Written exercise A ▸ Find every line in the rows below that contains the string "kern", and copy each of those lines.

Reworking of winbindd reconnect delay code

Jeremy Allison jra at samba.org
Sat Aug 16 01:44:42 GMT 2008


Volker, Michael & Jerry,

As promised, here is a re-working of the winbindd
reconnect code to cope with rebooting a DC. This
replaces the code I asked Volker to revert.

Not yet tested (other than compiles) but the
logic is pretty simple. It adds a new parameter,
"winbind reconnect delay", set to 30 seconds by
default, which determines how long to wait between
connection attempts. 

To avoid overwhelming the box with DC-probe
forked children, the code now keeps track of
the DC probe child per winbindd_domain struct
and only starts a new one if the existing one
has died.

I also added a little logic to make sure the
dc probe child always sends a message whatever
the reason for exit so we will always reschedule
another connect attempt.

Review & testing welcome :-).

Cheers,

	Jeremy.

Records for the task ▸
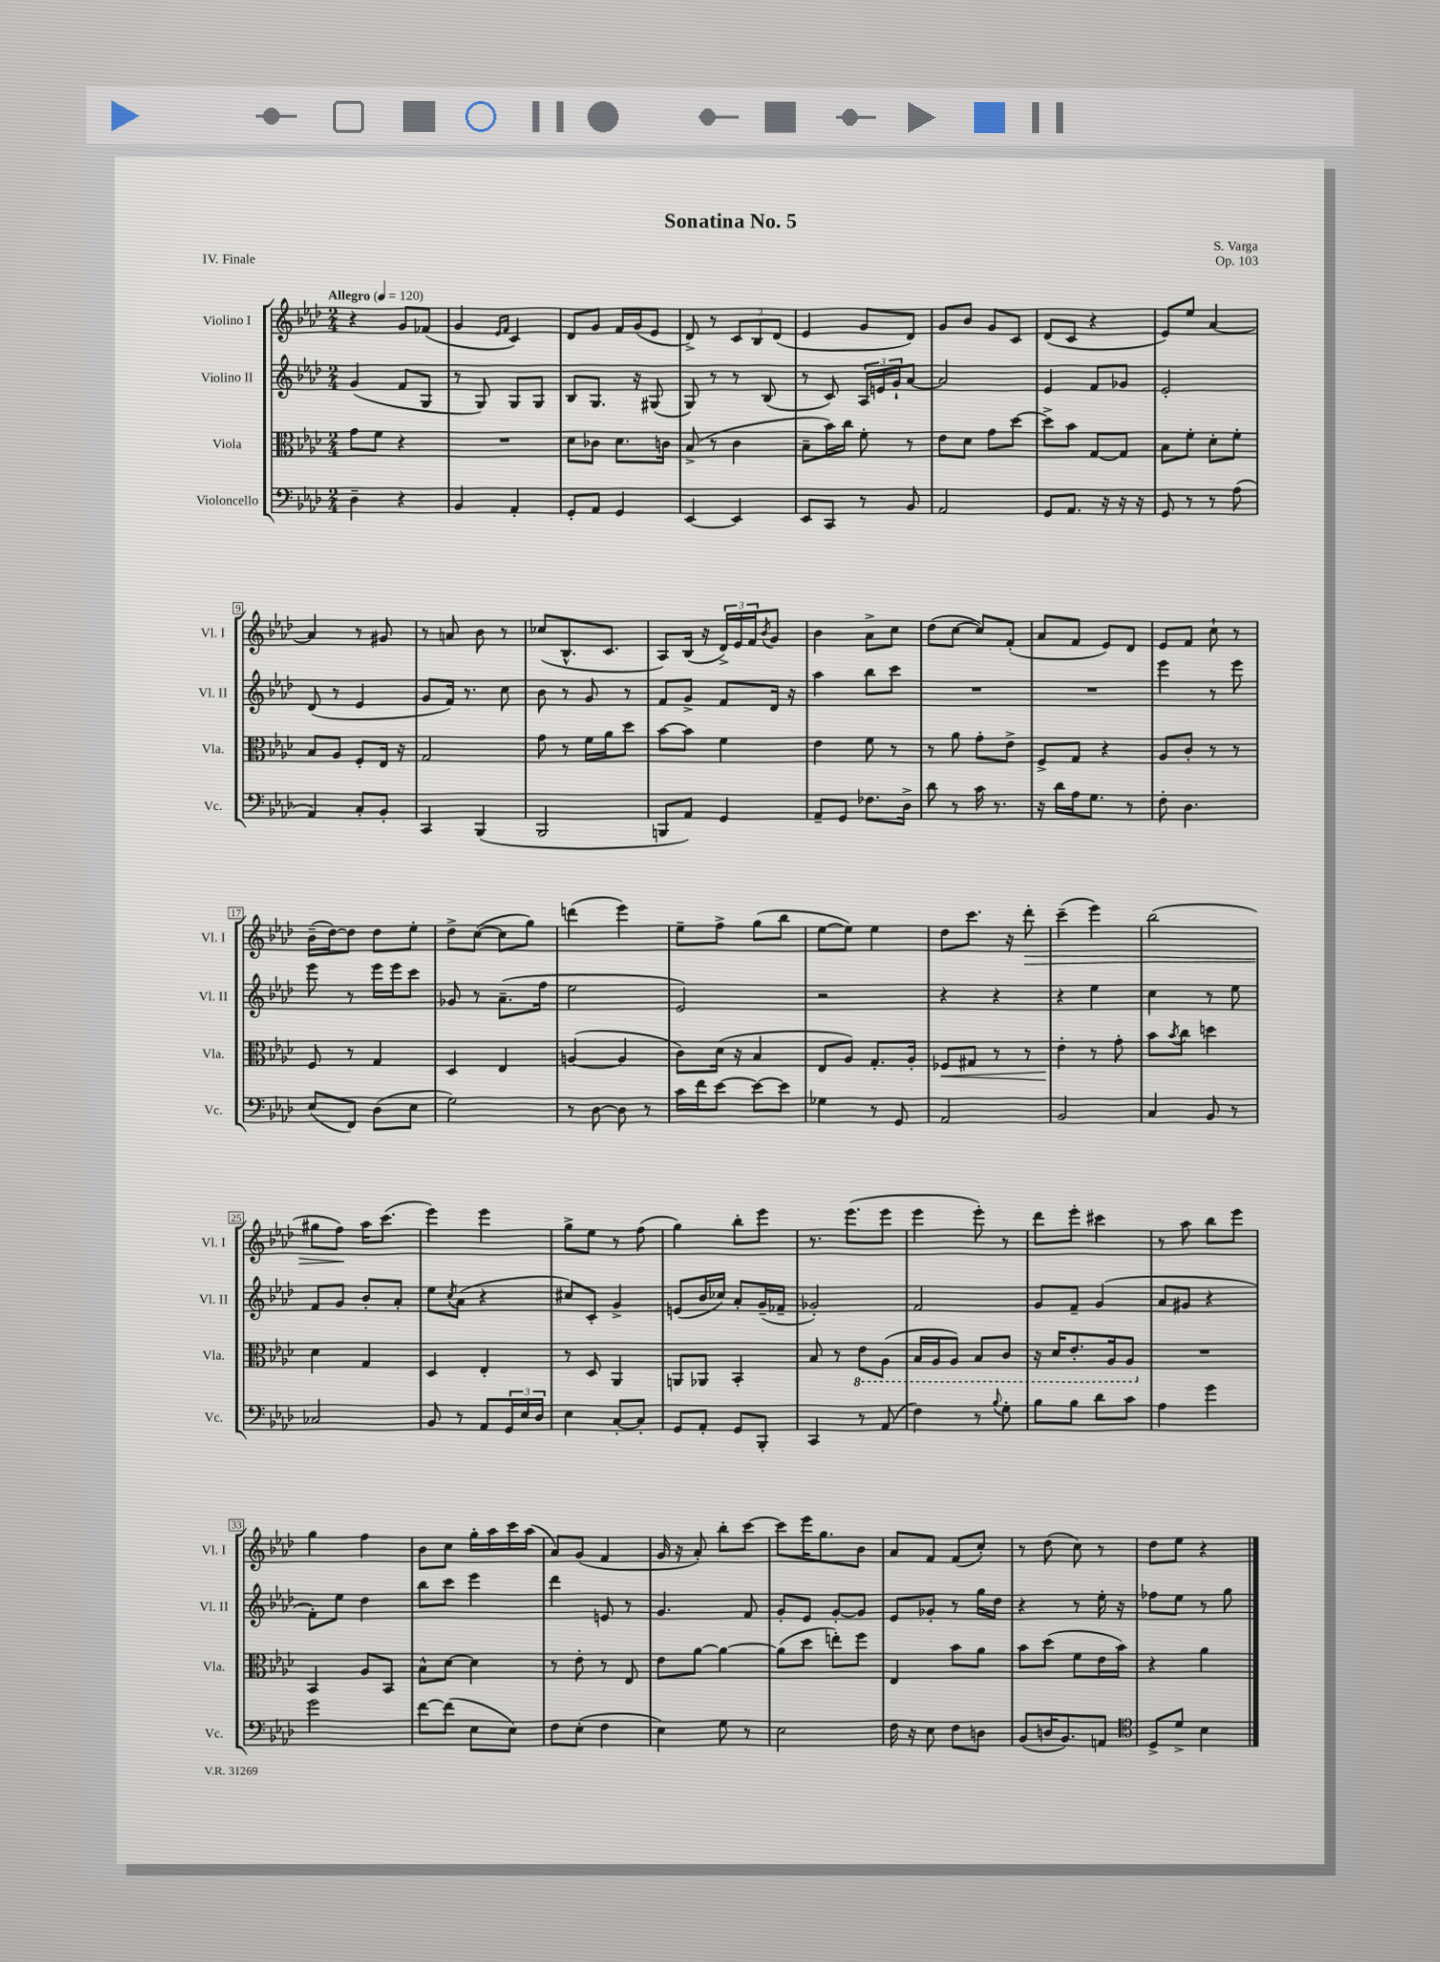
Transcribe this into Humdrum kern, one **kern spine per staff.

**kern	**kern	**dynam	**kern	**kern	**dynam
*part4	*part3	*part3	*part2	*part1	*part1
*staff4	*staff3	*staff3	*staff2	*staff1	*staff1
*I"Violoncello	*I"Viola	*	*I"Violino II	*I"Violino I	*
*I'Vc.	*I'Vla.	*	*I'Vl. II	*I'Vl. I	*
*clefF4	*clefC3	*	*clefG2	*clefG2	*
*k[b-e-a-d-]	*k[b-e-a-d-]	*	*k[b-e-a-d-]	*k[b-e-a-d-]	*
*M2/4	*M2/4	*	*M2/4	*M2/4	*
*MM120	*MM120	*	*MM120	*MM120	*
=1	=1	=1	=1	=1	=1
!	!	!	!	!LO:TX:a:B:t=Allegro	!
4D-~\	8g\L	.	(4g/	4r	.
.	8f\J	.	.	.	.
4r	4r	.	8f/L	8g/L	.
.	.	.	8G/J	(8f-X/J	.
=2	=2	=2	=2	=2	=2
4BB-/	2r	.	8r	4g/	.
.	.	.	8G/)	.	.
.	.	.	.	16qqe-/LL	.
.	.	.	.	16qqf/JJ	.
4AA-'/	.	.	8G/L	4c/)	.
.	.	.	8G/J	.	.
=3	=3	=3	=3	=3	=3
8GG'/L	8d-\L	.	8B-/L	8d-/L	.
8AA-/J	8c-X\J	.	8.G/J	8g/J	.
4GG/	8.d-\L	.	.	16f/LL	.
.	.	.	16r	(16g/J	.
.	.	.	(8G#X/	8e-/J	.
.	16cn\Jk	.	.	.	.
=4	=4	=4	=4	=4	=4
[4EE-/	(8B-^/	.	8G/)	8d-^/)	.
.	8r	.	8r	8r	.
4EE-/]	4c\	.	8r	12c/L	.
.	.	.	.	12B-/	.
.	.	.	(8B-/	.	.
.	.	.	.	(12d-/J	.
=5	=5	=5	=5	=5	=5
8EE-/L	8B-~\L	.	8r	4e-/	.
8CC/J	16b-\L)	.	8c/)	.	.
.	16cc\JJ	.	.	.	.
8r	8f'\	.	24A-/LL	8g/L	.
.	.	.	24en/	.	.
.	.	.	24g`/J	.	.
8BB-/	8r	.	[8a-/J	8d-/J)	.
=6	=6	=6	=6	=6	=6
2AA-/	8e-\L	.	2a-/]	8g/L	.
.	8d-\J	.	.	8b-/J	.
.	8g\L	.	.	8g/L	.
.	[8dd-\J	.	.	8c/J	.
=7	=7	=7	=7	=7	=7
8GG/L	8dd-^\L]	.	4e-/	(8d-/L	.
8.AA-/J	8b-\J	.	.	8c/J	.
.	[8G/L	.	8f/L	4r	.
16r	.	.	.	.	.
16r	8G/J]	.	8g-X/J	.	.
16r	.	.	.	.	.
=8	=8	=8	=8	=8	=8
8GG/	8B-\L	.	2e-'/	8e-/L)	.
8r	8f'\J	.	.	8ee-/J	.
8r	8d-'\L	.	.	[4a-/	.
(8A-\	8f'\J	.	.	.	.
!!LO:LB:g=z
=9	=9	=9	=9	=9	=9
4AA-/)	8B-/L	.	(8d-/	4a-/]	.
.	8A-/J	.	8r	.	.
8C'/L	8F'/L	.	4e-/	8r	.
8BB-'/J	16E-/Jk	.	.	8g#X/	.
.	16r	.	.	.	.
=10	=10	=10	=10	=10	=10
4CC/	2G/	.	8g/L	8r	.
.	.	.	16f/Jk)	8an/	.
.	.	.	8.r	.	.
(4BBB-/	.	.	.	8b-\	.
.	.	.	8cc\	8r	.
=11	=11	=11	=11	=11	=11
2BBB-/	8g\	.	8b-\	(8cc-X/L	.
.	8r	.	8r	8.B-^^/	.
.	16f\LL	.	8g/	.	.
.	16a-\J	.	.	8.c/J	.
.	8dd-\J	.	8r	.	.
=12	=12	=12	=12	=12	=12
8BBBn/L	[8b-\L	.	8f/L	8A-/L)	.
8AA-/J)	8b-\J]	.	8g^/J	(16B-/Jk	.
.	.	.	.	16r	.
4GG/	4f\	.	8f/L	24d-^/LL)	.
.	.	.	.	24e-/	.
.	.	.	.	24f/J	.
.	.	.	.	8qb-/	.
.	.	.	16d-/Jk	8g/J	.
.	.	.	16r	.	.
=13	=13	=13	=13	=13	=13
8AA-~/L	4e-\	.	4aa-\	4b-\	.
8GG/J	.	.	.	.	.
8.F-X\L	8f\	.	8bb-\L	8a-^\L	.
.	8r	.	8ccc\J	8cc\J	.
16D-^\Jk	.	.	.	.	.
=14	=14	=14	=14	=14	=14
8d-\	8r	.	2r	(8dd-\L	.
8r	8a-\	.	.	[8cc\J	.
16c\	8g'\L	.	.	8cc/L])	.
8.r	.	.	.	.	.
.	8e-^\J	.	.	(8f'/J	.
=15	=15	=15	=15	=15	=15
16r	8F^/L	.	2r	8a-/L	.
16d-\LL	.	.	.	.	.
16A-\J	8G/J	.	.	8f/J	.
8.G\J	.	.	.	.	.
.	4r	.	.	8e-/L)	.
8r	.	.	.	8d-/J	.
=16	=16	=16	=16	=16	=16
8F'\	8A-/L	.	4eee-\	8e-/L	.
4.D-\	8c'/J	.	.	8f/J	.
.	8r	.	8r	8cc`\	.
.	8r	.	8eee-\	8r	.
!!LO:LB:g=z
=17	=17	=17	=17	=17	=17
(8E-/L	8F/	.	8eee-\	(16b-~\LL	.
.	.	.	.	[16dd-\J)	.
8FF/J)	8r	.	8r	8dd-\J]	.
(8D-\L	4G/	.	16eee-\LL	8dd-\L	.
.	.	.	16eee-\J	.	.
8E-\J	.	.	8ccc\J	8ee-'\J	.
=18	=18	=18	=18	=18	=18
2G\)	4D-/	.	8g-X/	8dd-^\L	.
.	.	.	8r	([8cc\J	.
.	4E-/	.	(8.a-~\L	8cc\L]	.
.	.	.	.	8gg\J)	.
.	.	.	16ff\Jk	.	.
=19	=19	=19	=19	=19	=19
8r	([4An/	.	2ee-\	(4dddn\	.
[8D-\	.	.	.	.	.
8D-\]	4A/]	.	.	4eee-\)	.
8r	.	.	.	.	.
=20	=20	=20	=20	=20	=20
16c\LL	8c\L)	.	2e-/)	8ee-~\L	.
16f\J	.	.	.	.	.
[8e-\J	(16d-\Jk	.	.	8ff^\J	.
.	16r	.	.	.	.
8e-\L_	4B-/	.	.	(8gg\L	.
8e-\J]	.	.	.	8bb-\J	.
=21	=21	=21	=21	=21	=21
4G-X\	8E-/L	.	2r	[8ee-\L	.
.	8A-/J)	.	.	8ee-\J])	.
8r	8.G'/L	.	.	4ee-\	.
8GG/	.	.	.	.	.
.	16A-'/Jk	.	.	.	.
=22	=22	=22	=22	=22	=22
!	!	!LO:HP:b	!	!	!
2AA-/	8F-X/L	<	4r	8dd-\L	.
.	8G#X/J	.	.	8.ccc\J	.
.	8r	.	4r	.	.
.	.	.	.	16r	.
!	!	!	!	!	!LO:HP:b
.	8r	.	.	8ddd-'\	>
=23	=23	=23	=23	=23	=23
2BB-/	4e-'\	.	4r	(4ccc~\	.
.	8r	[	4ee-\	4eee-\)	.
.	8g'\	.	.	.	.
=24	=24	=24	=24	=24	=24
4C/	8b-\L	.	4cc\	(2bb-\	.
.	8qb-/	.	.	.	.
.	8cc\J	.	.	.	.
8BB-/	4ddn\	.	8r	.	.
8r	.	.	8ee-\	.	.
!!LO:LB:g=z
=25	=25	=25	=25	=25	=25
2C-X/	4d-\	.	8f/L	8gg#X\L	.
.	.	.	8g/J	8ff\J)	.
.	4G/	.	8b-'/L	16aa-\KL	]
.	.	.	.	(8.ccc\J	.
.	.	.	8a-'/J	.	.
=26	=26	=26	=26	=26	=26
8BB-/	4D-/	.	8ee-\L	4eee-\)	.
.	.	.	8qcc/	.	.
8r	.	.	(8a-\J	.	.
8AA-/L	4E-'/	.	4r	4eee-\	.
24GG/L	.	.	.	.	.
24E-/	.	.	.	.	.
24D-/JJ	.	.	.	.	.
=27	=27	=27	=27	=27	=27
4E-\	8r	.	8cc#X/L)	8gg^\L	.
.	8D-/	.	8c'/J	8ee-\J	.
[8C'/L	4AA-/	.	4g^/	8r	.
8C'/J]	.	.	.	(8ff\	.
=28	=28	=28	=28	=28	=28
8GG/L	8AAn/L	.	(8en/L	4gg\)	.
8AA-'/J	8AA-X/J	.	16b-/L	.	.
.	.	.	16cc-X/JJ)	.	.
8GG/L	4BB-'/	.	8a-'/L	8bb-'\L	.
8BBB-'/J	.	.	(16g~/L	8eee-\J	.
.	.	.	16f-X~/JJ	.	.
=29	=29	=29	=29	=29	=29
4CC/	8B-/	.	2g-X'/)	8.r	.
.	8r	.	.	.	.
.	.	.	.	(8.eee-\L	.
*	*8ba	*	*	*	*
8r	8E-\L	.	.	.	.
(8AA-/	(8AA-\J	.	.	8eee-\J	.
=30	=30	=30	=30	=30	=30
4F\)	16BB-/LL	.	2f/	4eee-\	.
.	16AA-/J	.	.	.	.
.	8AA-/J)	.	.	.	.
8r	8BB-/L	.	.	8eee-'\)	.
8qqB-/	.	.	.	.	.
8G'\	8C/J	.	.	8r	.
=31	=31	=31	=31	=31	=31
8B-\L	16r	.	8g/L	8ddd-\L	.
.	16D-/KL	.	.	.	.
8B-\J	8.E-'/	.	8f~/J	8eee-'\J	.
8d-\L	.	.	(4g/	4ccc#X\	.
.	16AA-/k	.	.	.	.
8c\J	8AA-/J	.	.	.	.
=32	=32	=32	=32	=32	=32
*	*X8ba	*	*	*	*
4A-\	2r	.	8a-/L	8r	.
.	.	.	8g#X/J	8aa-\	.
4g\	.	.	4r	8bb-\L	.
.	.	.	.	8eee-\J	.
!!LO:LB:g=z
=33	=33	=33	=33	=33	=33
2g\	4BB-/	.	8f'\L)	4gg\	.
.	.	.	8ee-\J	.	.
.	8A-/L	.	4dd-\	4ff\	.
.	8BB-/J	.	.	.	.
=34	=34	=34	=34	=34	=34
[8f\L	8B-^^\L	.	8bb-\L	8b-\L	.
(8f\J]	[8d-\J	.	8ccc\J	8cc\J	.
8E-\L	4d-\]	.	4eee-\	16gg'\LL	.
.	.	.	.	16aa-\	.
8E-\J)	.	.	.	16ccc\	.
.	.	.	.	(16aa-\JJ	.
=35	=35	=35	=35	=35	=35
8F\L	8r	.	4ddd-\	8a-/L)	.
(8E-'\J	8e-'\	.	.	(8g/J	.
4F\	8r	.	8en/	4f/	.
.	8E-/	.	8r	.	.
=36	=36	=36	=36	=36	=36
4E-\)	8e-\L	.	4.g/	16g/	.
.	.	.	.	16r	.
.	[8a-\J	.	.	8a-'/)	.
8G\	4a-\_	.	.	8bb-'\L	.
8r	.	.	8f/	[8ccc\J	.
=37	=37	=37	=37	=37	=37
2E-\	(8a-\L]	.	8g'/L	8ccc\L]	.
.	8dd-\J	.	8e-/J	16eee-\K	.
.	.	.	.	8.gg\	.
.	8een'\L)	.	[8g'/L	.	.
.	8ff\J	.	8g/J]	8b-\J	.
=38	=38	=38	=38	=38	=38
16F\	4E-/	.	8e-/L	8a-/L	.
16r	.	.	.	.	.
8E-\	.	.	8g-X'/J	8f/J	.
8F\L	8b-\L	.	8r	(8f/L	.
8Dn\J	8a-\J	.	16gg\LL	8cc'/J)	.
.	.	.	16dd-\JJ	.	.
=39	=39	=39	=39	=39	=39
(8BB-/L	8b-\L	.	4r	8r	.
16Dn/K	(8dd-\J	.	.	(8dd-\	.
8.BB-/)	.	.	.	.	.
.	8f\L	.	8r	8cc\)	.
8AAn/J	16e-\L	.	16ee-'\	8r	.
.	16b-\JJ)	.	16r	.	.
=40	=40	=40	=40	=40	=40
*clefC4	*	*	*	*	*
8D-^/L	4r	.	8ff-X\L	8dd-\L	.
8d-^/J	.	.	8ee-\J	8ee-\J	.
4B-\	4a-\	.	8r	4r	.
.	.	.	8gg\	.	.
==	==	==	==	==	==
*-	*-	*-	*-	*-	*-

Written exercise B ▸ In the post about reworking the winbindd reconnect code, what is the default setting of the new "winbind reconnect delay" parameter?

Response A ▸
Transcribe this into Humdrum kern, one **kern spine per staff.
**kern	**kern	**dynam	**kern	**kern	**dynam

Response B ▸ 30 seconds.